> _SUPPLIED RECORDS_
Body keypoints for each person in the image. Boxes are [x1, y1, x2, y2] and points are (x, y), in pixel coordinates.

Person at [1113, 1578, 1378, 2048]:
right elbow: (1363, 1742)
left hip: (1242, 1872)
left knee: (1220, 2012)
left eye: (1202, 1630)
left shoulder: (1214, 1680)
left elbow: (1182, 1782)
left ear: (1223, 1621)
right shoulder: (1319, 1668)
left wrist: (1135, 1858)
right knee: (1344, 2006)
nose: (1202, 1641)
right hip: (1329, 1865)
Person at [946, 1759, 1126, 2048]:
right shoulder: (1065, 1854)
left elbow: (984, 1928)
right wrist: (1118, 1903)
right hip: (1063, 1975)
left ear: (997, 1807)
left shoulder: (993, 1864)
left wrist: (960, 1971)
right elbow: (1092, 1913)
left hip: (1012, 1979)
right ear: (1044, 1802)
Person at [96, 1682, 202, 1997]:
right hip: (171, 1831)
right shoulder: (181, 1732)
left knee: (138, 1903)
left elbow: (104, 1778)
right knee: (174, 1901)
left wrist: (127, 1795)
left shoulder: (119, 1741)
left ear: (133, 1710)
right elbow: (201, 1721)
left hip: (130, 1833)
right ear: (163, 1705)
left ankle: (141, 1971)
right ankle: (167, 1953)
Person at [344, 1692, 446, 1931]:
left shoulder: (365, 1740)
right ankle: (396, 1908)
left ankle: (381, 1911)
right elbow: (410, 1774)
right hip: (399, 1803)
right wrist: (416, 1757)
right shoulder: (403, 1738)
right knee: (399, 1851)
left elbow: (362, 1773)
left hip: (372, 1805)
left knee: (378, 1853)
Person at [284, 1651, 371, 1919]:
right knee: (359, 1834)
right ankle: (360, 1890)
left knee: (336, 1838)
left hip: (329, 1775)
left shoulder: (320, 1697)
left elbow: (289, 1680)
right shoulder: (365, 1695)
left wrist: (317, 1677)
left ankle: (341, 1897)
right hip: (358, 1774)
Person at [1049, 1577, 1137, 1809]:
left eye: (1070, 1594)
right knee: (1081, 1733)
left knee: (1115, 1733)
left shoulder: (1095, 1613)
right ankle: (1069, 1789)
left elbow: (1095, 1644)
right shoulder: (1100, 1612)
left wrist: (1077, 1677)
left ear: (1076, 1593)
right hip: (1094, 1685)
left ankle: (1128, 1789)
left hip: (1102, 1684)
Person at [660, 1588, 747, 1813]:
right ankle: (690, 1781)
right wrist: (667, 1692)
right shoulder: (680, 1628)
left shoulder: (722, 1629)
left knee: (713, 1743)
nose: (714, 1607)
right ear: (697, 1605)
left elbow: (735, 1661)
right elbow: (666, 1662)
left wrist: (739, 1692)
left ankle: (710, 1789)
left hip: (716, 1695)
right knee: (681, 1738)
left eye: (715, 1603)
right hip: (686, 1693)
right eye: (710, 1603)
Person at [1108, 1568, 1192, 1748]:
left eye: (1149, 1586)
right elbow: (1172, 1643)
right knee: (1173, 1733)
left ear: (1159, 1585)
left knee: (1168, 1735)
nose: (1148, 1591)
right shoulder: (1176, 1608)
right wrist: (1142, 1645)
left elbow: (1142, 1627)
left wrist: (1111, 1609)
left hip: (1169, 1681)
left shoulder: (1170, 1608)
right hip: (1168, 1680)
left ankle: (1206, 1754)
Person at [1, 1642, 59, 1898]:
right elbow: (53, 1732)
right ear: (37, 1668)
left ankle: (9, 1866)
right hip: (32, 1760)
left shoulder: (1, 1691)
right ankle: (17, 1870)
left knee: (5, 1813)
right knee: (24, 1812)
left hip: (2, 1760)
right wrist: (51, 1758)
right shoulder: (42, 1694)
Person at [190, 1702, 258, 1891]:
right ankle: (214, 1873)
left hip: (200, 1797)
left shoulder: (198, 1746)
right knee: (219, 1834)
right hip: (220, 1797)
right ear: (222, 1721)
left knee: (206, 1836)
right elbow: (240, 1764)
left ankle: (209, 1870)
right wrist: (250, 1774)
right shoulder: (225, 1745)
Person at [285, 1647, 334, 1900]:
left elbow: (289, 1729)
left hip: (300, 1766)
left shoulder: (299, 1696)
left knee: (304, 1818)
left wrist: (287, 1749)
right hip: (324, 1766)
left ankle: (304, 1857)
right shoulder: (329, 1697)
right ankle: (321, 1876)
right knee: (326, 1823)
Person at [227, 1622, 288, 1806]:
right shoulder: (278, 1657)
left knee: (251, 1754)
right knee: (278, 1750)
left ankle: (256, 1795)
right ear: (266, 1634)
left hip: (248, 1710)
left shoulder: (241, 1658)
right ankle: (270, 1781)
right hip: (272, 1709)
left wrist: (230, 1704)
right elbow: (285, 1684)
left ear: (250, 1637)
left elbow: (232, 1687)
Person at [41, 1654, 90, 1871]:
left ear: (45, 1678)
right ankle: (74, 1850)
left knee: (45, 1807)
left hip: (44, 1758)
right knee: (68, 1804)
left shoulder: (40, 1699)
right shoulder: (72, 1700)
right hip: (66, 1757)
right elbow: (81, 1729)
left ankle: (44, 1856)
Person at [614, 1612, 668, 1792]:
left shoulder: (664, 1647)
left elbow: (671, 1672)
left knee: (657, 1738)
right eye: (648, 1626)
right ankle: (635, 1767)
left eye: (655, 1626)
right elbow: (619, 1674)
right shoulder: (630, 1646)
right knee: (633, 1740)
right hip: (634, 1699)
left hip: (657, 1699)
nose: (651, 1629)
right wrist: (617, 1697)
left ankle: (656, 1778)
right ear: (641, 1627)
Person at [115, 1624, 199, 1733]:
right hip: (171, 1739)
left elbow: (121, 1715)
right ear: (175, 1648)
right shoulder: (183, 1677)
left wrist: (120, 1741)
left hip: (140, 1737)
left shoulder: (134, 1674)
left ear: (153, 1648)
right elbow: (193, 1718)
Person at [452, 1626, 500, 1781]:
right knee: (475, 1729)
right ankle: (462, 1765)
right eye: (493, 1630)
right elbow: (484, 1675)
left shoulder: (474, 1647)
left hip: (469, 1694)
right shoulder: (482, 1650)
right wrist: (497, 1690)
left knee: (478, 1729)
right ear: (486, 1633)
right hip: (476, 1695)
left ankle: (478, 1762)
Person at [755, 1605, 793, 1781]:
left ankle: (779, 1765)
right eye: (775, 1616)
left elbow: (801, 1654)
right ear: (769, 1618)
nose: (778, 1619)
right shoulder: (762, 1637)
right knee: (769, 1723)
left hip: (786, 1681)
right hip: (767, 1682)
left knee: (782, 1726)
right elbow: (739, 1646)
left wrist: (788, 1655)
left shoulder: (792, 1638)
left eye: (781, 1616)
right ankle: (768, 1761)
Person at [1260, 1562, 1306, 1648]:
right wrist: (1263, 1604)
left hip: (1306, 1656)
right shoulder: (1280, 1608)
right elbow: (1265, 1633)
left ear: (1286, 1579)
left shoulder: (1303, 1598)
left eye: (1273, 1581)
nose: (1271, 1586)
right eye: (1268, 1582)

> _EXERCISE_
Here the job is to set down exactly the lines of the material above that fall between the one with "left eye: (715, 1603)" and the one with "right hip: (1168, 1680)", inclusive, and nothing beyond them.

> _YOUR RESPONSE_
left eye: (715, 1603)
right hip: (686, 1693)
right eye: (710, 1603)
Person at [1108, 1568, 1192, 1748]:
left eye: (1149, 1586)
right elbow: (1172, 1643)
right knee: (1173, 1733)
left ear: (1159, 1585)
left knee: (1168, 1735)
nose: (1148, 1591)
right shoulder: (1176, 1608)
right wrist: (1142, 1645)
left elbow: (1142, 1627)
left wrist: (1111, 1609)
left hip: (1169, 1681)
left shoulder: (1170, 1608)
right hip: (1168, 1680)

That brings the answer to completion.